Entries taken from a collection
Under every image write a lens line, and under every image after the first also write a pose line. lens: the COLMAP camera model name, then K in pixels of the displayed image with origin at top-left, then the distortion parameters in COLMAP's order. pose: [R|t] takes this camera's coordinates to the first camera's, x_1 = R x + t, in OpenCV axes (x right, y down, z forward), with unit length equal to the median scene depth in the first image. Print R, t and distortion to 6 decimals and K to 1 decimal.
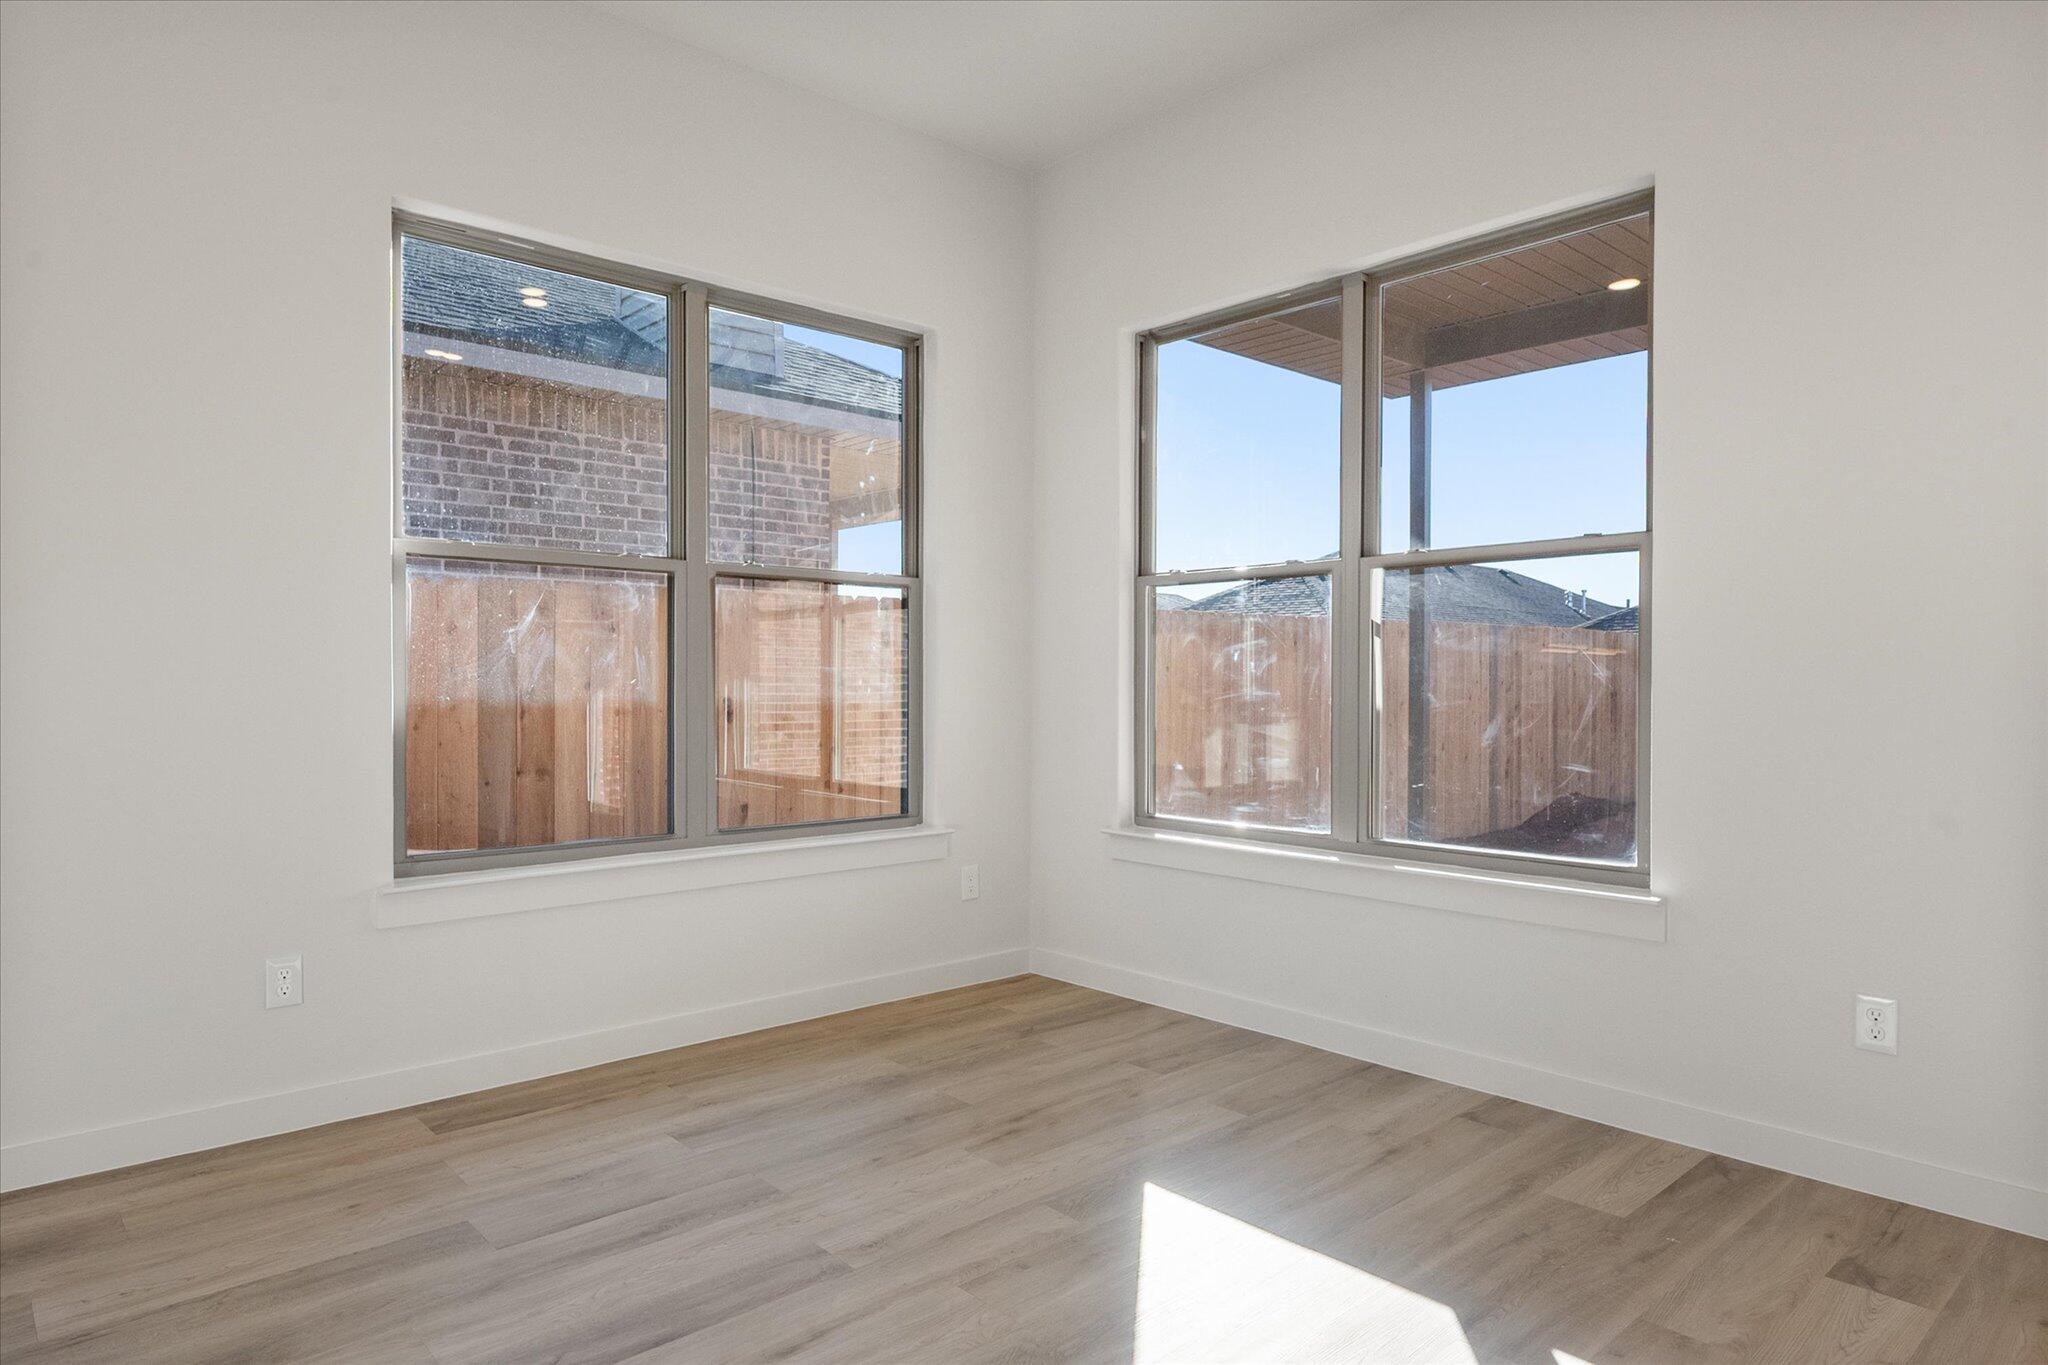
lens RADIAL K [[1231.9, 0, 1024.0], [0, 1231.9, 682.5], [0, 0, 1]] dist [-0.000836, -0.000217]
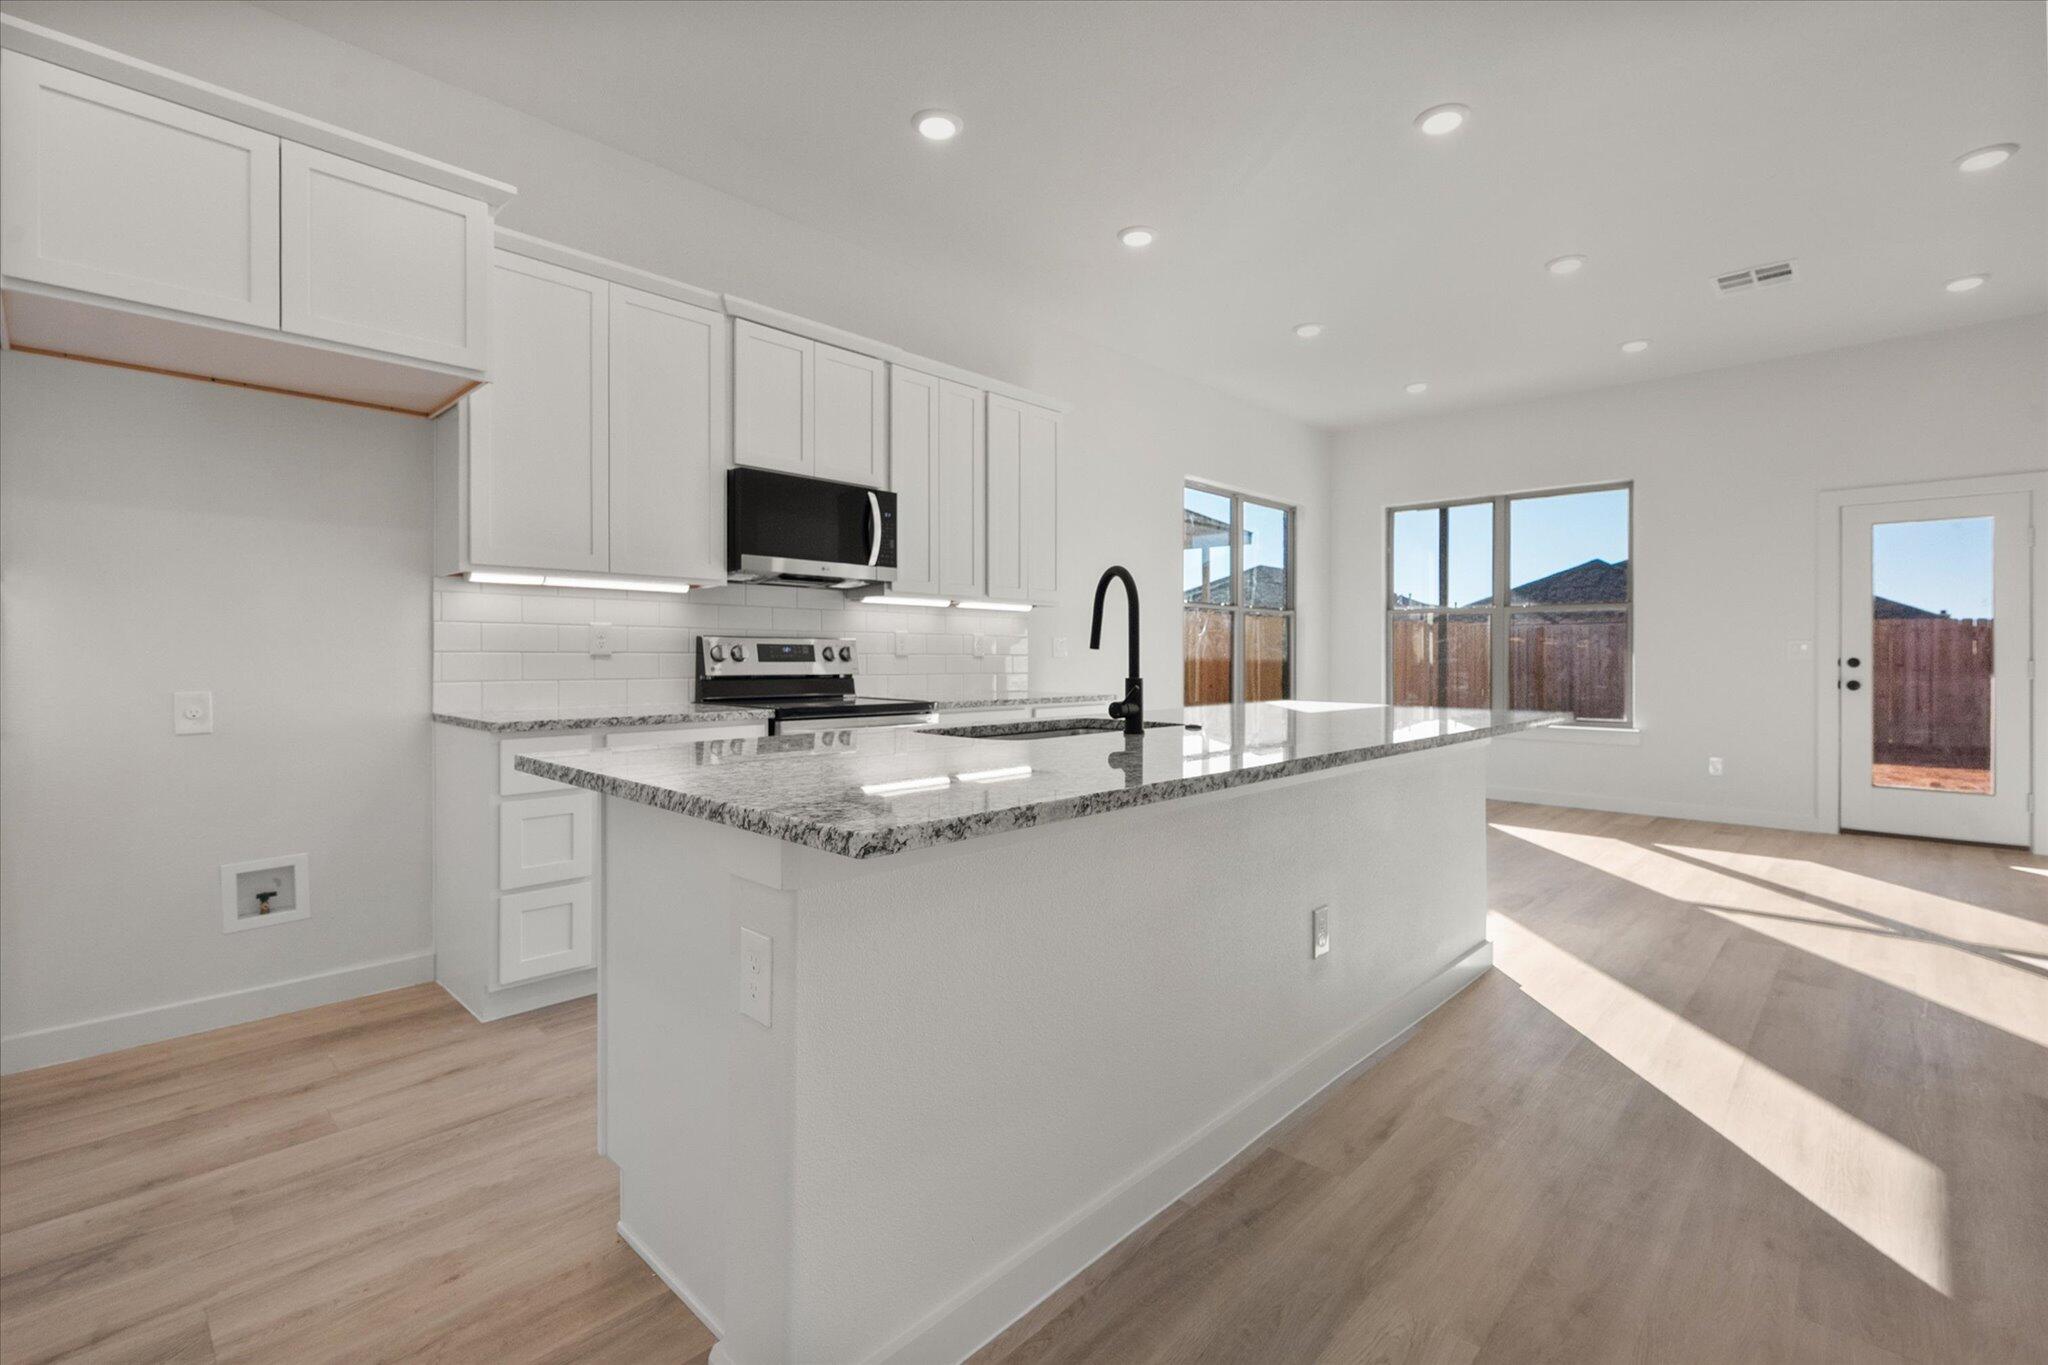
lens RADIAL K [[913.2, 0, 1033.4], [0, 913.2, 656.6], [0, 0, 1]] dist [-0.000683, -0.000173]
pose [[0.997191, 0.000837, 0.074898, -0.714378], [-0.000995, 0.999997, 0.002068, -0.000291], [-0.074896, -0.002137, 0.997189, -0.693251]]
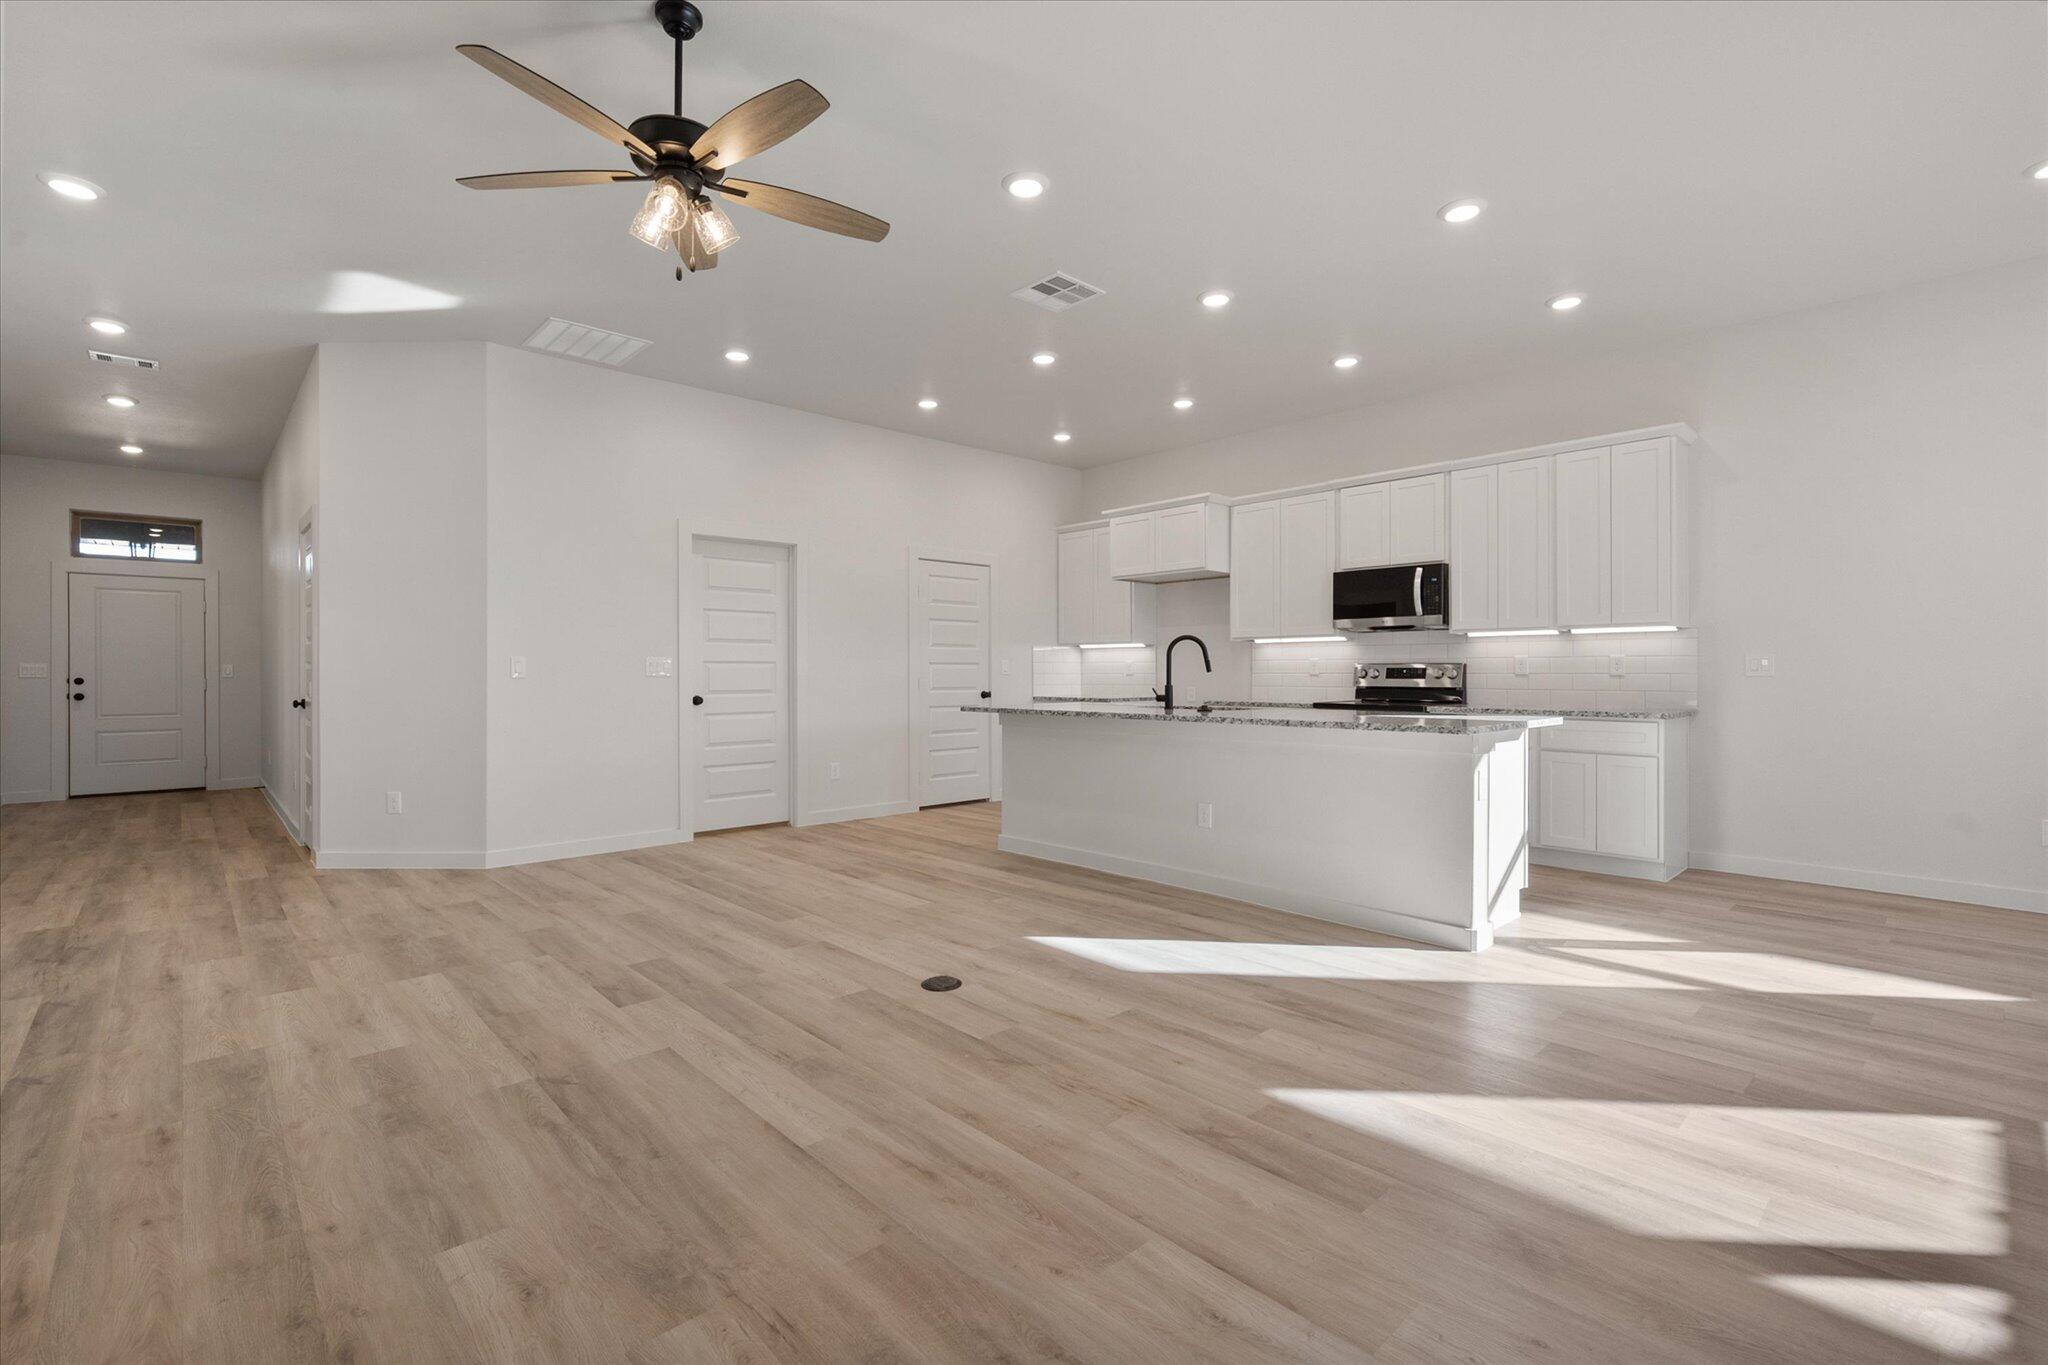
lens RADIAL K [[905.5, 0, 1018.1], [0, 905.5, 669.9], [0, 0, 1]] dist [0.000791, 0.000667]
pose [[0.005087, -0.004817, -0.999975, 0.521030], [0.002986, 0.999984, -0.004802, -0.002043], [0.999983, -0.002962, 0.005101, -0.398368]]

• [YOUR GOAL] Transcribe all of the data above verbatim but omit every picture.

• [EXPECTED ANSWER]
Under every image write a lens line, and under every image after the first also write a pose line. lens: the COLMAP camera model name, then K in pixels of the displayed image with origin at top-left, then the distortion parameters in COLMAP's order. pose: [R|t] takes this camera's coordinates to the first camera's, x_1 = R x + t, in OpenCV axes (x right, y down, z forward), with unit length equal to the median scene depth in the first image. Print R, t and distortion to 6 decimals and K to 1 decimal.
lens RADIAL K [[1231.9, 0, 1024.0], [0, 1231.9, 682.5], [0, 0, 1]] dist [-0.000836, -0.000217]
lens RADIAL K [[913.2, 0, 1033.4], [0, 913.2, 656.6], [0, 0, 1]] dist [-0.000683, -0.000173]
pose [[0.997191, 0.000837, 0.074898, -0.714378], [-0.000995, 0.999997, 0.002068, -0.000291], [-0.074896, -0.002137, 0.997189, -0.693251]]
lens RADIAL K [[905.5, 0, 1018.1], [0, 905.5, 669.9], [0, 0, 1]] dist [0.000791, 0.000667]
pose [[0.005087, -0.004817, -0.999975, 0.521030], [0.002986, 0.999984, -0.004802, -0.002043], [0.999983, -0.002962, 0.005101, -0.398368]]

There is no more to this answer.